PROBLEM:
Using the passage on the LeO H.242 flying boat, answer these questions:
1. What powered the first prototype, the H-24.01?
2. How many passengers could the initial production H-242 carry?
3. At the end of which comic does a LeO H.242 appear?

The Lioré et Olivier LeO H.242 was a French-manufactured flying boat that was used for European passenger air services in the 1930s. Several were operated by Air France.

One LeO H.242 features at the end of Hergé's The Adventures of Tintin comic King Ottokar's Sceptre.

Variants
H-24.01
First prototype. Powered by two 373 kW (500 hp) Renault 12Jb engines. One built.
H-241
The initial four-engined long-range heavy-weight variant of the H-24. The hull was almost exclusively made of anodised Duralumin, for corrosion resistance. Although construction began before the H.242, the sole H.241 was completed later, but did not enter production.
H-242
Initial production. Powered by four Gnome-Rhône 7Kd Titan Major radial engines. Two were built for Air France and delivered in December 1933 and February 1934. They could carry ten passengers.
H-242/1
Revised production version, with a modified engine installation. Twelve were built for Air France and delivered between March 1935 and May 1937, carrying twelve passengers. Most H.242/1s were fitted with wide chord NACA cowlings over the front engine only, but some aircraft were fitted with narrow chord Townend rings around the front engine.

RAW DATA:
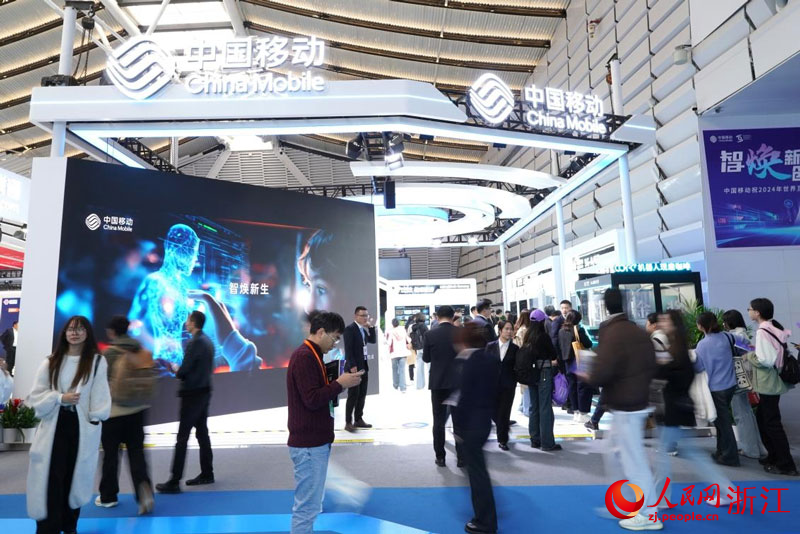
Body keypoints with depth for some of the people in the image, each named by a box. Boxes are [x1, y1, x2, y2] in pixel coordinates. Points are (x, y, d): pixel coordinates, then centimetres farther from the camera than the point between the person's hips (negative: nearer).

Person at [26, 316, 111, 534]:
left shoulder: (97, 362, -2)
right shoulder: (51, 362, 4)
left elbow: (100, 398, -3)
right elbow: (35, 396, 4)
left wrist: (95, 429, -6)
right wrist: (60, 398, -13)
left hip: (83, 429, -1)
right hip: (55, 427, 1)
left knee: (76, 479, 10)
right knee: (50, 482, -3)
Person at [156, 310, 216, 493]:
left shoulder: (195, 343, -19)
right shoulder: (208, 341, 9)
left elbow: (183, 371, -19)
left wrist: (176, 369, 3)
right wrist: (182, 371, 11)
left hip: (192, 395, -9)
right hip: (204, 392, 9)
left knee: (182, 437, -3)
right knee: (202, 433, 16)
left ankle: (174, 482, 3)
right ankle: (207, 473, 24)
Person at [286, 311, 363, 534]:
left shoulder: (311, 355, 13)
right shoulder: (304, 357, -19)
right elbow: (312, 399, -25)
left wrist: (342, 381, 1)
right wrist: (340, 384, -16)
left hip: (314, 441, 10)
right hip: (309, 444, -10)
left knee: (309, 504, 19)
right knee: (307, 506, 0)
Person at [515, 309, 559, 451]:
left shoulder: (528, 336, 4)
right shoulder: (543, 336, -14)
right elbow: (554, 354, -5)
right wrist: (551, 360, 18)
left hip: (530, 373, 7)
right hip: (544, 373, -7)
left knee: (534, 406, 13)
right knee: (545, 407, -1)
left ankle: (535, 440, 21)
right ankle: (547, 442, 4)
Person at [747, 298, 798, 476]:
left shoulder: (762, 332, -21)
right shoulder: (775, 328, 8)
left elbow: (765, 361, -24)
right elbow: (773, 353, 15)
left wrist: (749, 356, -8)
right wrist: (756, 350, 10)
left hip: (768, 384, -10)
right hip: (773, 382, 10)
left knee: (772, 423, 0)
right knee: (763, 418, 19)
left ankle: (786, 465, 9)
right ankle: (774, 456, 28)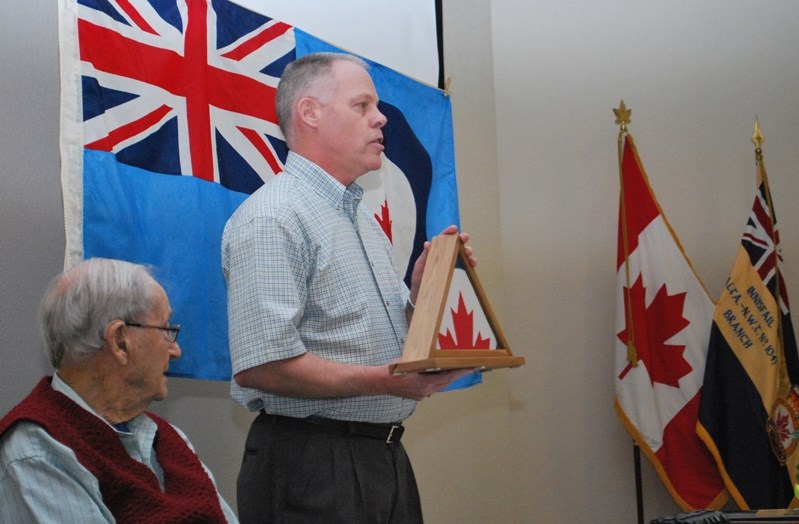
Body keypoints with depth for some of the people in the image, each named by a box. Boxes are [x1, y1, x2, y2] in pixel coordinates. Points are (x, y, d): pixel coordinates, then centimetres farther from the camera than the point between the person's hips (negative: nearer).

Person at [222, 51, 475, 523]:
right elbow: (259, 366, -24)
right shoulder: (271, 219, -15)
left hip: (386, 461, 9)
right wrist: (384, 380, -23)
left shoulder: (363, 218, 17)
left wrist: (422, 285, 4)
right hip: (311, 466, -9)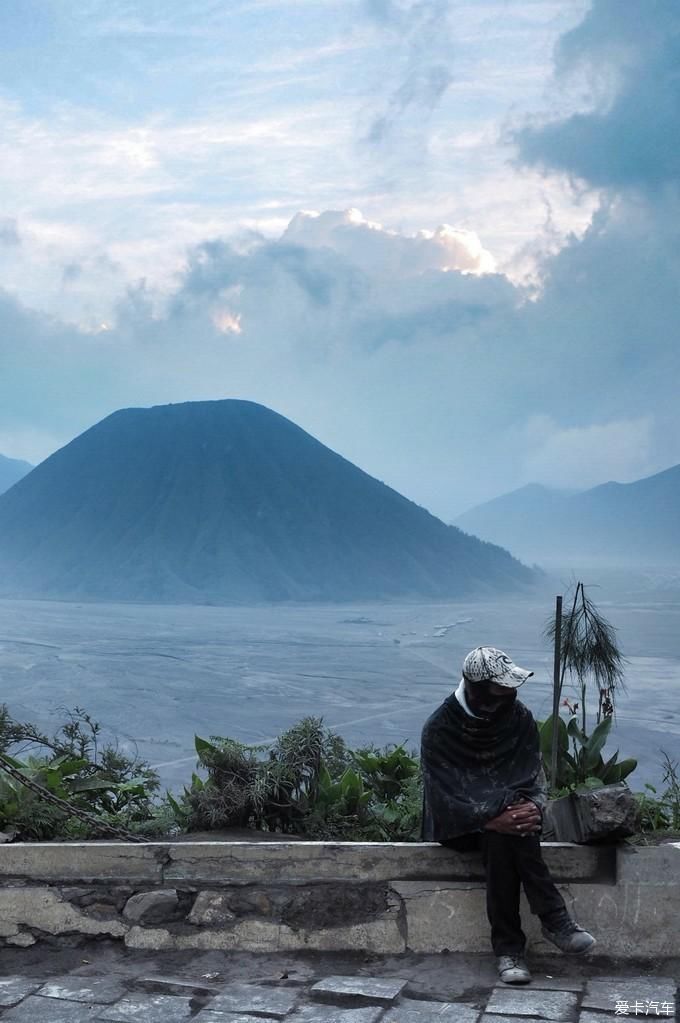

RESULT BELOW:
1. Two 373 kW (500 hp) Renault 12Jb engines.
2. Ten passengers.
3. King Ottokar's Sceptre, from Hergé's The Adventures of Tintin.